Vigilanza Privata: analisi di un settore allo sbando

04 Ago 2023

di Bastian Contrario

In quest’estate torrida, per la vigilanza privata il meteo c’entra poco. Vicende giudiziarie che potrebbero fare da apripista per il salario minimo in Italia e un’attenzione più che mai pruriginosa della stampa costellano la calda estate vigilantina. E il nostro Bastiancontrario, tra un Bartezzaghi e uno spriz, scrive un articolo altrettanto infuocato in cui ne ha davvero per tutti. Anche per noi di VPOnline, che però gli vogliamo e gli vorremo sempre bene.

Siamo uomini o caporali?

di Bastiancontrario

Utilizzo il titolo di un film di Totò, che il mio unico lettore sicuramente conoscerà, per affrontare, buon ultimo, la nota questione dei servizi di portierato, del caporalato, delle finte coop, e via dicendo. In realtà, questa rubrica avrebbe potuto essere tra le prime a trattare la questione, ma una piccola diversità di vedute con il direttore della testata non lo ha consentito. Ma, primo o ultimo, quello che conta è provare a mettere in fila i punti salienti di questa complessa questione.

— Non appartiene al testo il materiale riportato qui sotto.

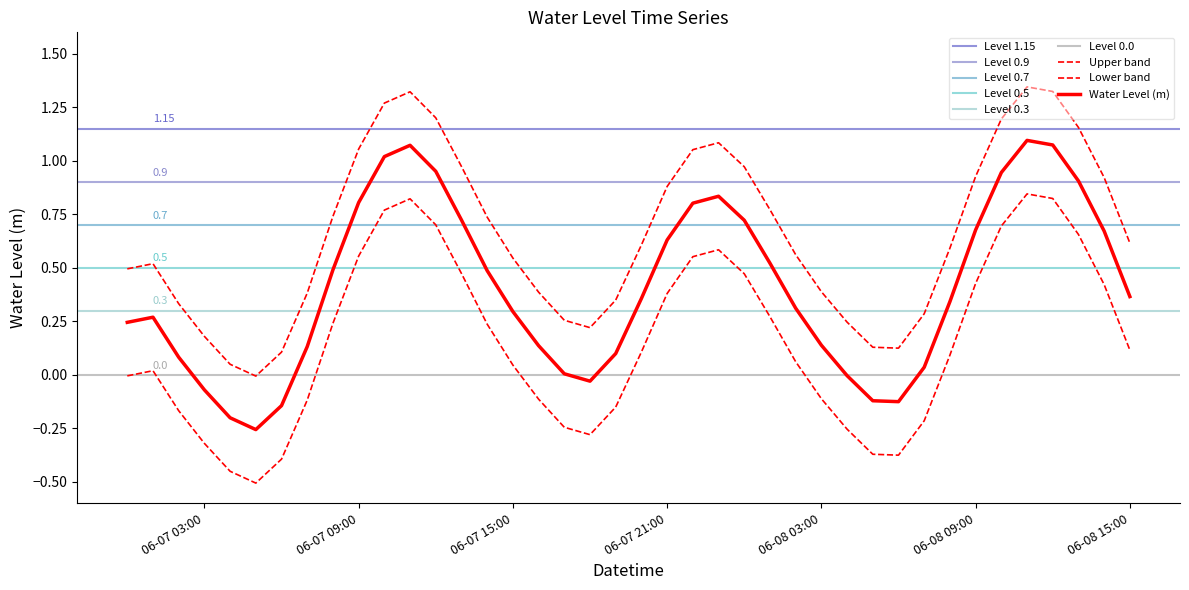

At which category does the data reach its first local peak?

2023-06-07 01:00:00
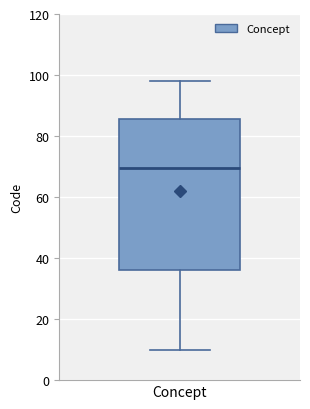

Where does the median line of the box for Concept sit on the y-axis? The values are not printed on the chart, so give them approximately, as read against the axis.

70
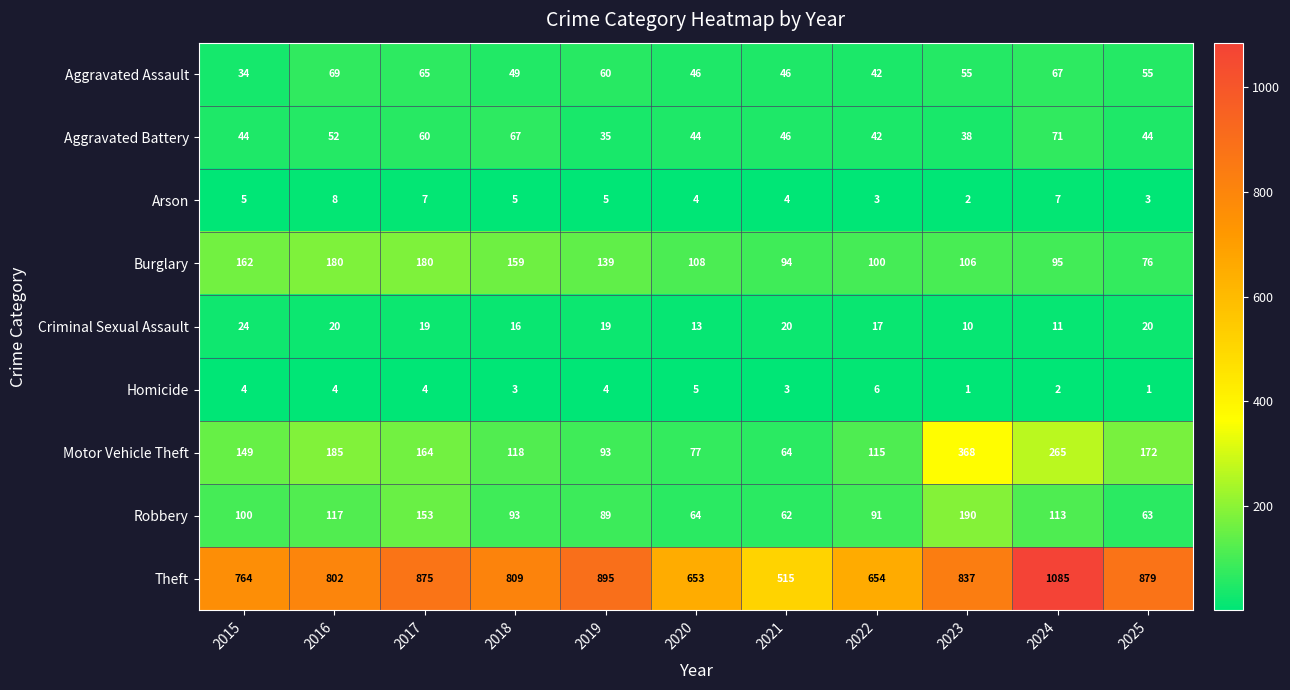

At which category does the chart reach its peak across all series?

2024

1) Le guardie giurate e, soprattutto, gli addetti ai servizi fiduciari guadagnano poco, con tutto il corollario di difficoltà, malcontento, turni stressanti, eccesso di straordinari e via discorrendo che questo comporta. Ma, d’altro canto, in un paese in cui gli operatori delle Forze dell’ordine guadagnano poco, è quasi inevitabile che muovendosi lungo la filiera della sicurezza gli stipendi siano progressivamente sempre più bassi.

2) Gli imprenditori sono pressati da un sistema fatto di costo del lavoro elevato, tassazione abnorme, burocrazia borbonica che li porta a cercare di “ottimizzare” il più possibile i costi, adottando, talvolta, soluzioni border line (non commento le situazioni patologiche sulle quali deve far luce la magistratura).

3) La committenza privata e, soprattutto, pubblica si preoccupa solo del “prezzo più basso”. E quindi ecco pubbliche amministrazioni che impiegano portieri in servizi per i quali sono previste le guardie giurate o, addirittura, si rivolgono alla Forze di polizia (leggi Guardia di Finanza) per gli stessi servizi. Oppure istituzioni deputate al controllo della regolarità del lavoro che affidano servizi fiduciari a quelle che, adesso, si definiscono “tariffe sotto la soglia di povertà”, con buona pace della sicurezza e qualità dei servizi. Per non parlare poi della grande committenza privata che, incurante di tutto quello che sta accadendo, continua ad imporre (estorcere?) i propri prezzi.

4) Quello della sicurezza privata continua ad essere un settore in cui la rappresentanza (datoriale soprattutto, ma anche dei lavoratori) non è riuscita a fare quel salto di qualità che le avrebbe consentito di sedersi in maniera paritetica ai tavoli importanti (quelli, per esempio, con la politica, con le istituzioni, specie quelle di controllo). Forse perché questo resta un settore “a gestione famigliare” e la rappresentanza risente di questo limite.

5) Le istituzioni, specie quelle chiamate a regolare e controllare il settore, sono spesso assenti o, nella migliore delle ipotesi, in ritardo rispetto ai problemi reali della categoria, imbrigliate in pastoie burocratiche che rischiano di vanificare (e spesso vanificano) anche le scelte più moderne che, con notevole sacrificio, si è cercato di realizzare.

A questi punti aggiungiamo, a latere ma non tanto, una magistratura che, sempre più spesso, ritiene di dover intervenire non solo, com’è giusto che sia, per individuare e reprimere l’illegalità, ma in surroga di una politica ritenuta (spesso non senza ragione) incapace di svolgere il suo ruolo e, nel caso di cui parliamo, del libero mercato e della libera contrattazione tra le parti sociali, riscrivendo le regole delle relazioni industriali (peraltro addirittura con la benedizione di quella stessa politica).

E proprio qui sta l’errore: la situazione in cui versa il settore non può e non deve essere risolta dalla magistratura, ma dalla politica perché sono necessari interventi legislativi importanti, volti a ridurre il costo del lavoro, tutelare la continuità occupazionale e retributiva negli appalti, garantire parità di trattamento negli appalti tra settore pubblico e settore privato, individuare nuovi ambiti di azione e delimitare chiaramente quelli esistenti e altro ancora.

Questa è la politica che serve, non quella che ha assistito per anni inerte al declino di un settore che neanche riusciva a rinnovare un contratto.

Non quella che si muove con iniziative estemporanee e inefficaci (spero di essere smentito dagli esiti del tavolo avviato al Ministero del Lavoro), perché prive di una visione complessiva e di ampio respiro.

Serve una politica di uomini e non di caporali.